Life at the dumpsite
A few kilometers, sometimes just a few hundreds of meters away from the pure touristic locations in the Philippines life looks totally different – whether in the slum areas in the city itself or in some more rural parts in the outer skirts of the city.
Today, we have visited families living at a dumpsite. It’s not really unusual. Several hundreds of families live on dumpsites in the Philippines as waste pickers and waste consumers. There are families who have been living with their children for years at places like that. Their houses – or let’s say better huts – are built in the middle of nowhere, a waste zone between a dirty lake and a huge hilly area – the piles of waste.
Waste is everywhere
“When I came to Cebu I started to work as a household help. I was looking for a better life and I was told that life in the cities is easier. Then I got married and started to build a family. We could not live in the city in normal surroundings; the income was simply too low. So, we decided to live at one of the dumpsites in Cebu…Life is hard. What we need mostly, is food for the children. Every day we work at the dumpsite. When a truck arrives, we need to be quick. There are many other families who look for materials we can use, sell or recycle. If we have some money, we pay for the waste that arrives on the truck. Weight-based. This means we are the first who can check the waste before others go through. Sometimes we find also clothes, used bags or some necklaces,” tells us a 40 year old women with 6 children. The house they live in is very simple and small, built out of waste materials.
Dreams exist even at the dumpsite
The children play in the waste as if it would be one of the most normal things in the world.

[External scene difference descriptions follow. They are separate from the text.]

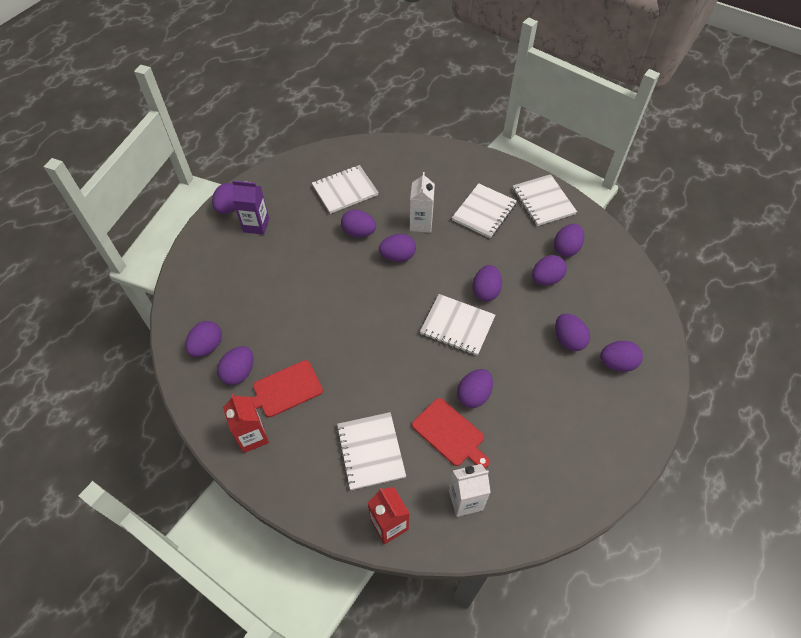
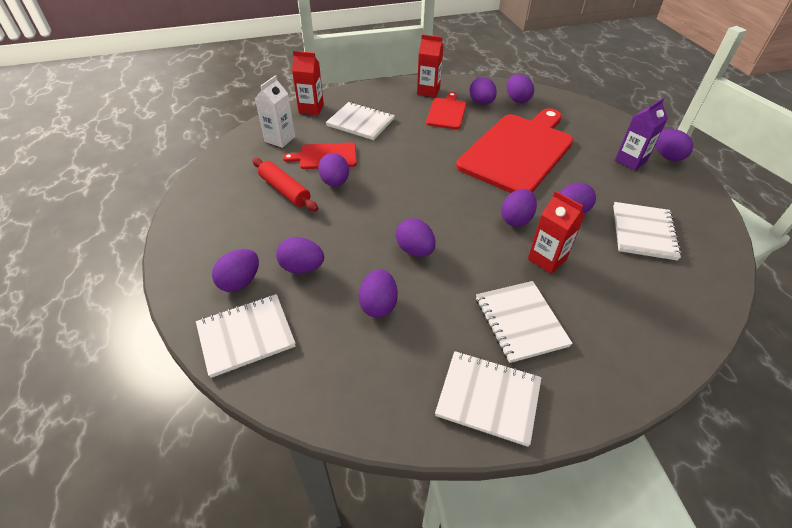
camera: 130 degrees right, 10 degrees down
(305, 298) = (518, 151): none -> red cutting board
(421, 223) = (547, 259): white carton -> red carton
(457, 326) = (401, 210): white notebook -> white notebook (246, 335)
(520, 423) = (285, 190): none -> red rolling pin
(566, 248) = (395, 357): purple egg -> none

Inside the house there is a painting on the wall that shows two princesses dancing in front of a castle.

Back to reality: I notice that the woman’s shoes are far too big. Some of the children do not have even shoes.. “But this does not matter,” she explains, “what matters is food for the children. It is not easy to grow them up. In the morning time big supermarkets check their products and what is not “good enough” anymore is thrown away. So, when the trucks arrive in the morning it is the best time to get food. She shows some fully mature fruits, a handful of hackle, strange meat and some melon skin.

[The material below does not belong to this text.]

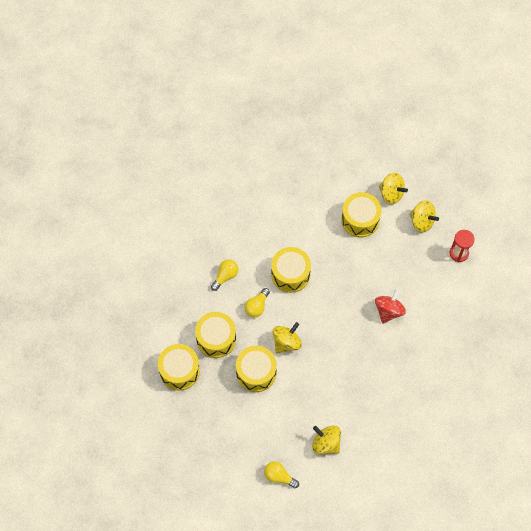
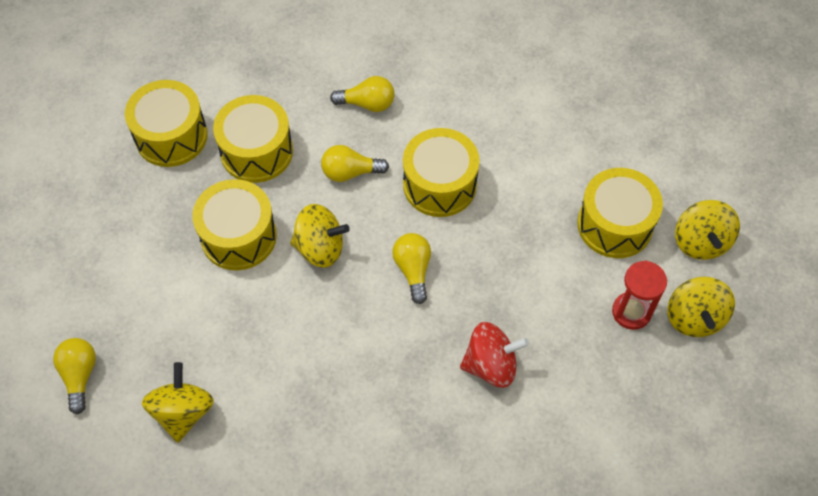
camera: 55 degrees right, 5 degrees down
(324, 312) = (413, 270): none -> yellow light bulb
(459, 253) = (689, 413): red hourglass -> red hourglass (631, 312)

Inside the house there are only a very few items. There is no water connection. They carry the water from a dwell near by to the house. The soil they live on as a high toxicity level. Diarrhea and others diseases are part of their daily life.
Things will change
The local government has decided to close the dumpsite. Fortunately, there is a NGO which has started together with two other organisations to buy a huge piece of land in the outer skirts of the City and to build houses. “Before families can come and live here -5 to 6 km away from the dumpsite- they have to help with the construction. 250 working hours have to be done by the future house owners. Then they get a credit for the house which they can pay back in the next 25 years. A loan without interests, ca 20EUR per month. That’s manageable – as long as they have jobs. Some of the men still go to the dumpsite every day.
The new life
More than two hundred houses have been built already, here in the new center. Not for everyone the translocation is easy. Many things have changed: the stay in a cooperative, a different working rhythm, the daily activities.

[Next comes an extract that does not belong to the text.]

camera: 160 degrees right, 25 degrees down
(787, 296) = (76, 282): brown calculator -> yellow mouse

“One of the biggest challenges is still to find a regular income source,” many of the families tell us. The NGO helps with some small business ideas: handicrafts, foot massage, a small supermarket, microcredit for a rickshaw … But it is a long way of thinking and living differently that impacts the entire family structures.
Probably it is the children who get used to it the most rapidly and easily. When we arrive in one of the new housing areas, there is a huge children’s playground. Many children are playing and enjoying the nice park in the center of the housing cooperative. But there are many adults, too, who show us proudly their houses. Some of the family members engage in one of the committees which care about life in the cooperative, and are directly involved in financial, social and regulatory issues.
There is still a lot to do and not all will go well, but there is hope that the life in the waste has definitely passed.
The paradox of life in the Philippines: the poor grow poorer because even if they find stable jobs, the wage just isn’t enough to feed a family and the rich grow richer because they earn millions by scrimping on the wages that they give to the poor.